Josef Hegenbarth, Der Gekreuzigte, 1961, Pinselzeichnung, 46 × 32 cm

Kabinettpräsentation 2017

Die Krux mit dem Kreuzweg

22. Juni — 21. Juli 2017

Ort:

Hegenbarth Sammlung Berlin
Nürnberger Straße 49
10789 Berlin

Information, Begegnung, Austausch

St. Hedwig wurde nach Skizzen Friedrichs II., inspiriert vom Pantheon, und Plänen Georg Wenzeslaus von Knobelsdorffs errichtet und 1773 geweiht. Der Bau brannte 1943 nach einem Luftangriff aus, nur die Außenmauern blieben stehen. Der Innenraum wurde dann nach Entwürfen des renommierten Düsseldorfer Architekten Hans Schwippert neu ausgestaltet und 1963 vollendet. Die künstlerischen Beiträge, die eigens dafür gefertigt wurden, bilden ein einmaliges ästhetisches Gesamtkunstwerk. Josef Hegenbarth schuf — nach anfänglichem Zögern — eine Kreuzwegfolge für die Unterkirche, das letzte große Auftragswerk vor seinem Tod 1962. Der international anerkannte Berliner Metallbildhauer Fritz Kühn fertigte zartgliedrige Raumelemente, der Glaskünstler Anton Wendling die geometrisch-rhythmisch gegliederten Kirchenfenster, Hubertus Förster und Fritz Schwerdt Goldschmiedearbeiten und liturgische Gefäße.
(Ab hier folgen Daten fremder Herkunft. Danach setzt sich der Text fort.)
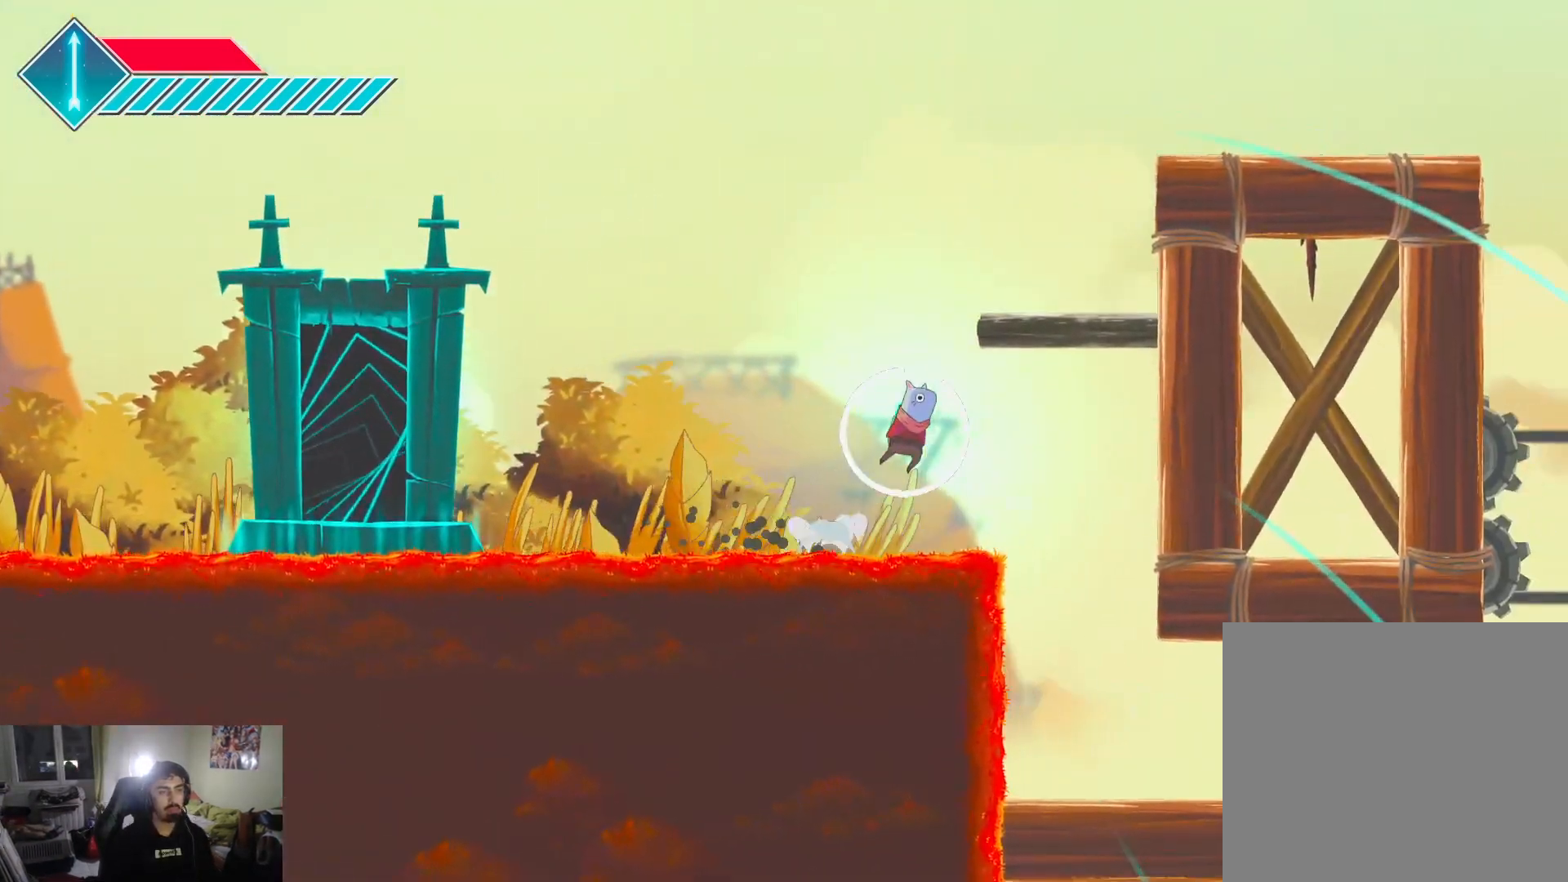
{"buttons": [], "left_stick": "up", "right_stick": "center", "events": [[83, "CROSS", "up"], [150, "CROSS", "down"], [167, "left_stick", "up"], [317, "CROSS", "up"]]}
Die Gemeinde von St. Hedwig hat über 50 Jahre ihre Kathedrale zufrieden und stolz genutzt. Das Erzbistum Berlin verfolgt nun akute Pläne, dieses einzigartige Zeugnis einer gelungenen Kooperation zwischen West und Ost ohne bauliche Notwendigkeit zu zerstören und den Innenraum neu und modisch als Eventlocation umzugestalten. Die Unterkirche soll geschlossen, ein weiteres Baudenkmal aus DDR Zeiten für immer vernichtet werden. Die private Hegenbarth Sammlung Berlin engagiert sich mit einer Präsentation von verwandten Kunstwerken, Skizzen, Modellen und Materialmustern aus der Zeit für den Erhalt dieser einmaligen Raumschöpfung und bietet mit der Kabinettausstellung, Führungen und Veranstaltungen im Juni und Juli 2017 ein Forum für Information, Austausch und Begegnung zwischen interessierten Kunst- und Architekturliebhabern, Denkmalschützern und Kirchgängern.